To set these parameters for a virtual machine running under any other VMware product, follow these steps:
Determine the location of your VM configuration file. To do so, perform the following steps:
Select your VM and bring up its Settings window.
Switch to the Options tab.
The directory specified in the Working Directory field is where you will find your VM configuration file (it will be named vm_name.vmx).
Make sure your VM is powered off.
Open the folder that contains your VM configuration file.

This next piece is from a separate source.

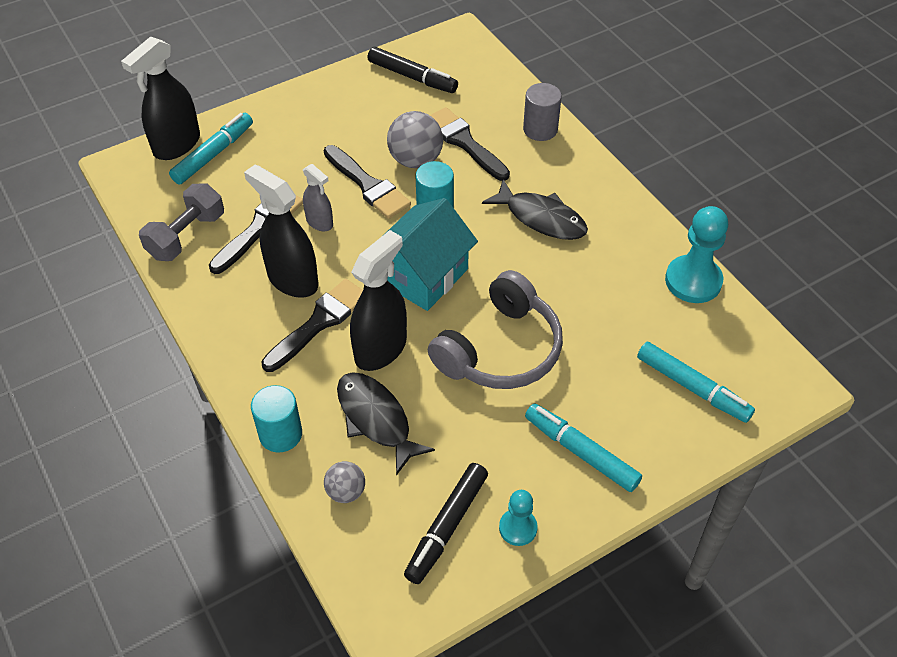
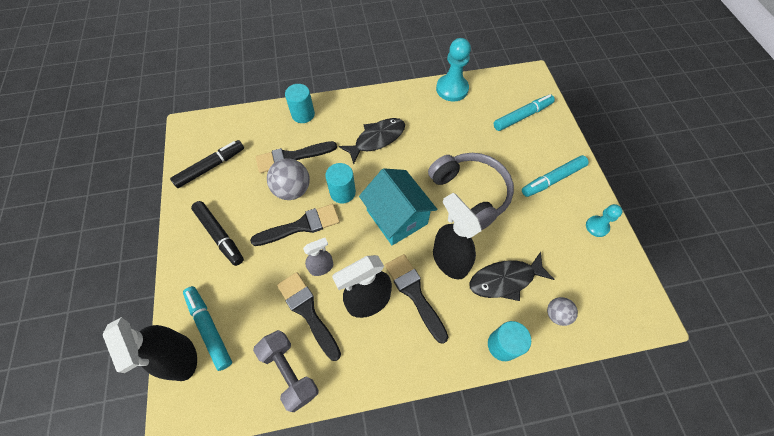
camera: 70 degrees left, 10 degrees up
(446, 527) = (591, 263): black marker -> black marker (219, 235)
(540, 129) = (303, 114): grey cylinder -> turquoise cylinder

Open the file in an editor.
Enter the new keys (parameter names) and set their values according to the table above.
Note
Quotes around the values are required when manually editing VMX files.
Save and close the file.
6.9. One VirtIO-SCSI Adapter Supported on KVM
On KVM/QEMU, only one VirtIO-SCSI adapter can be configured and used on a VSI OpenVMS x86-64 V9.2-x system. Note that this functionality requires QEMU version 6.2 or later.
6.10. OpenVMS Clusters on Virtual Machines
VSI OpenVMS x86-64 supports VirtualBox, KVM, and VMware virtual machines in OpenVMS clusters. Virtual disks can be shared in a cluster via MSCP. Starting with the E9.2-3 release, VSI OpenVMS x86-64 supports direct (non-MSCP) shared disk access via the VMware VMDirectPath I/O feature (see Section 3.1.3). Cluster common system disks are not supported.
VSI OpenVMS x86-64 was tested in a clustered configuration using V8.4-1H1, V8.4-2,
V8.4-2L1, V8.4-2L2, and V8.4-2L3. VSI has tested 2-node and 3-node clusters with MSCP-served
disks where appropriate, CLUSTER_CONFIG_LAN.COM, and many relevant SET
,
SHOW
, and SYSMAN
commands. Other configurations will be tested
at a later date.
Adding a Node Using a Copy of an Existing System Disk
On VSI OpenVMS x86-64 systems, you must perform an additional step if you use a copy of an existing system disk as the initial system disk of a new node that is being added to a cluster.
In addition to tasks such as modifying the SCSNODE and SCSSYSTEMID parameters and changing the label on the new system disk, you must also change the label for the memory disk. Follow these steps:
Note
The following steps assume that the new system disk is DKA300:, and it is already mounted.
Invoke LD$STARTUP.COM by using the following command:
@SYS$STARTUP:LD$STARTUP.COM
Connect and mount the memory disk container file using the following commands:
$ LD CONNECT DKA300:[VMS$COMMON.SYS$LDR]SYS$MD.DSK LDM LDDEV $ MOUNT/OVER=ID LDDEV
Note the label of the memory disk. It will be of the form “MD20345927FD”. Change the last letter to create a unique name. For example:
$ SET VOLUME LDDEV /LABEL=MD20345927FE
Dismount the memory disk before completing the other setup tasks for the new system disk.
$ DISMOUNT LDDEV $ LD DISCONNECT LDDEV
7. Layered and Open-Source Products Notes
Layered products and field-test versions of open-source products for VSI OpenVMS x86-64 can be downloaded individually from the VMS Software Service Platform.
Released versions of open-source products for VSI OpenVMS x86-64 can be downloaded from the official VMS Software website.
VSI recommends that you regularly check both resources for up-to-date versions of layered and open-source products for VSI OpenVMS x86-64.
For detailed information about the products, please refer to the associated product release notes bundled with the kits.